Başsavcı mütalaasını verdi.
.
ANKARA -Yargıtay Cumhuriyet Başsavcısı Abdurrahman Yalçınkaya, AK Parti hakkındaki kapatma davasıyla ilgili esas hakkındaki görüşünü Anayasa Mahkemesi'ne gönderdi.
Alınan bilgiye göre, AK Parti'nin sunduğu ön savunmanın Yargıtay Cumhuriyet Başsavcılığı'na gönderilmesinin ardından 1 ay içinde esas hakkındaki görüşünü sunması gereken Yargıtay Cumhuriyet Başsavcısı Abdurrahman Yalçınkaya, yasal sürenin son gününde esas hakkındaki görüşünü yüksek mahkemeye bildirdi.
1 AY İÇİNDE ESAS SAVUNMA
Yargıtay Cumhuriyet Başsavcılığının esas hakkındaki görüşü AK Parti'ye gönderilecek, AK Parti de 1 ay içinde esas hakkındaki savunmasını yapacak.

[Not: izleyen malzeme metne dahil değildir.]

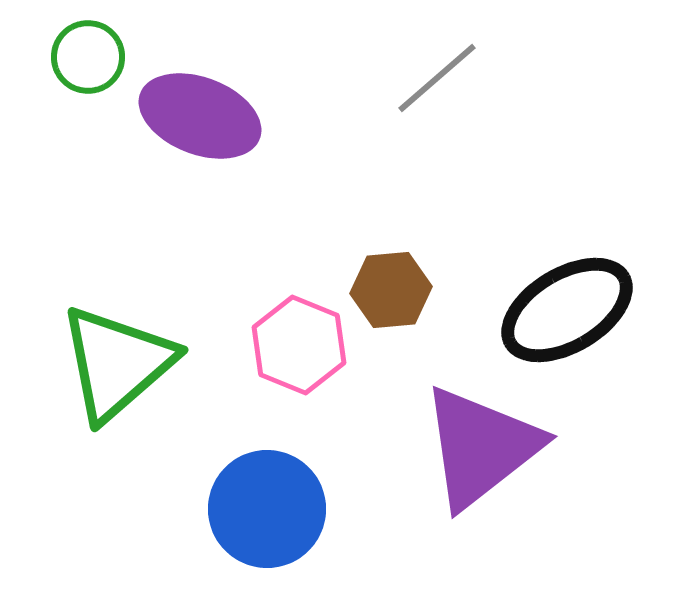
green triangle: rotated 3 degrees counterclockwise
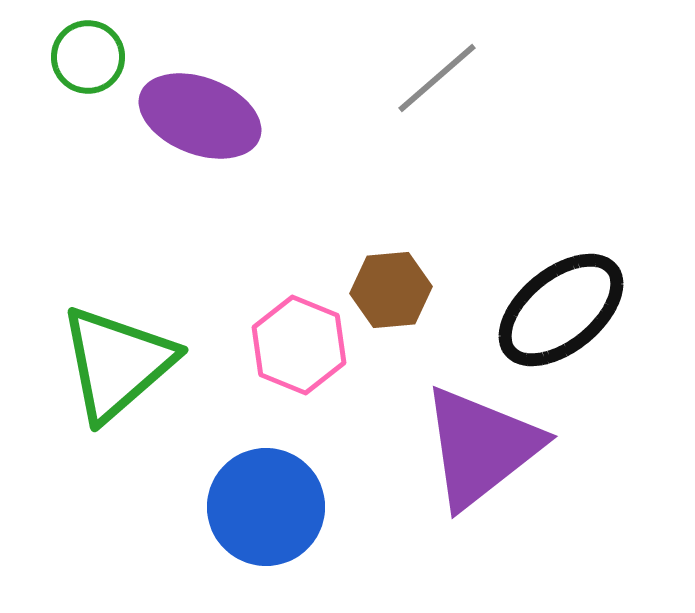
black ellipse: moved 6 px left; rotated 8 degrees counterclockwise
blue circle: moved 1 px left, 2 px up
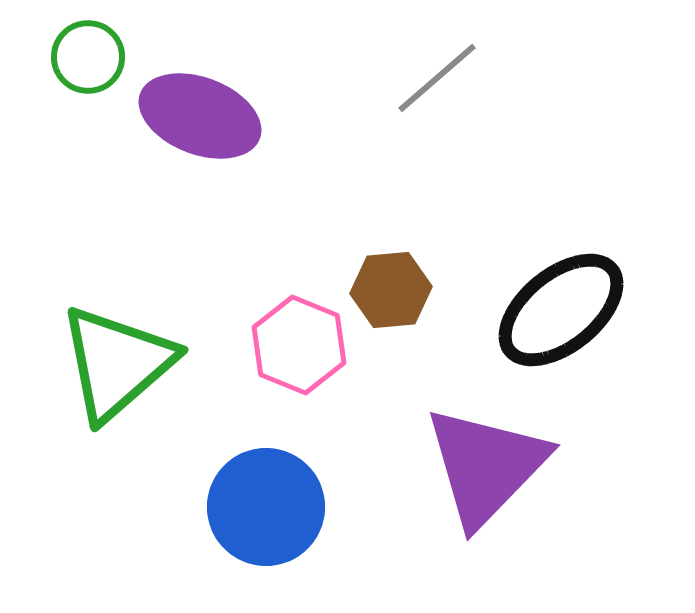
purple triangle: moved 5 px right, 19 px down; rotated 8 degrees counterclockwise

Daha sonra belirlenecek bir tarihte Yalçınkaya sözlü açıklama, AK Parti yetkilileri de sözlü savunma yapacak. Bütün bu aşamalarda istenebilecek ek süre taleplerini Anayasa Mahkemesi değerlendirecek.
Bu sürecin ardından, davaya ilişkin bilgi, belgeleri toplayacak Anayasa Mahkemesi raportörü, esas hakkındaki raporunu hazırlayacak. Bu işlemler sürerken, gerek Yargıtay Cumhuriyet Başsavcılığı gerekse davalı AK Parti ek delil veya yazılı ek savunma verebilecek.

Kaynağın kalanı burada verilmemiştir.